▸ Texte de lecture:
>>

L’école malienne souffre de plusieurs maux. Pour des acteurs et spécialistes de l’éducation, la baisse graduelle du taux d’admission au baccalauréat, l’échec considérable des élèves, s’explique par beaucoup de facteurs dont certains restent liés au système d’enseignement lui-même.
Depuis quatre ans, la flèche du taux d’admission au baccalauréat malien connait une chute graduelle. Cette situation décourage de nombreux élèves qui voient leur espoir d’effectuer des études universitaires tombé à l’eau sans pour autant qu’ils soient entièrement responsables du problème expliquant leur échec. Plusieurs facteurs expliquent cette baisse du taux d’admission à l’examen du baccalauréat malien.
Méthode de recrutement
Au Mali, les écoles privées occupent pratiquement la majorité des établissements du pays. Dans bon nombre de ces écoles, la qualification des enseignants n’est pas un critère lors de leur recrutement. Pour maints de ces établissements, ce qui importe, c’est d’avoir la main-d’œuvre la moins chère. Ce qui les amène généralement au recrutement d’enseignants non qualifiés.
Au niveau fondamental, il n’est pas rare de voir des détenteurs du DEF ainsi dispenser des cours dans les classes primaires de ces écoles privées. Ce qui constitue une violation du « Décret 94-276/PRM du 15 août 1994 fixant les modalités d’application de la loi portant statut de l’enseignement privé en République du Mali ». Ce décret indique ceci :
« Nul ne peut enseigner dans un établissement d’enseignement privé s’il ne justifie au moins de l’un des titres suivants ou d’un titre admis en équivalence au Mali :
A. Enseignement fondamental
1. Maître du premier cycle et instituteur diplômé des écoles de formation de maîtres de l’enseignement fondamental ».

<<

▸ Consignes:
Relevez, s'il vous plaît, toutes les affirmations du texte de lecture au sujet des écoles privées au Mali.

▸ Données enregistrées:
>>

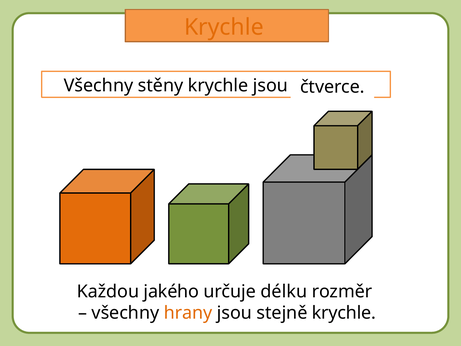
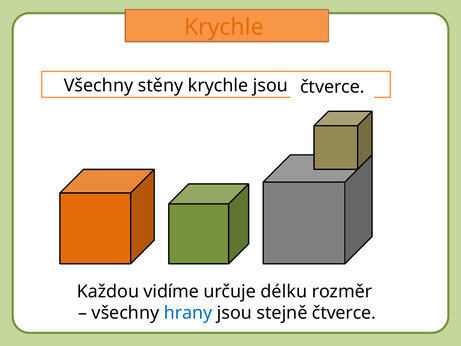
jakého: jakého -> vidíme
hrany colour: orange -> blue
stejně krychle: krychle -> čtverce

<<

▸ Corrigé:
1. Elles représentent pratiquement la majorité des établissements du pays.
2. Dans bon nombre d'entre elles, la qualification des enseignants n'est pas un critère de recrutement.
3. Pour beaucoup d'entre elles, ce qui importe, c'est d'avoir la main-d'œuvre la moins chère.
4. Cela les amène généralement à recruter des enseignants non qualifiés.
5. Au niveau fondamental, il n'est pas rare que des détenteurs du DEF y donnent des cours dans les classes primaires.
6. Cette pratique viole le décret 94-276/PRM du 15 août 1994.
7. Selon ce décret, nul ne peut y enseigner sans justifier d'au moins un des titres exigés ou d'un titre admis en équivalence au Mali.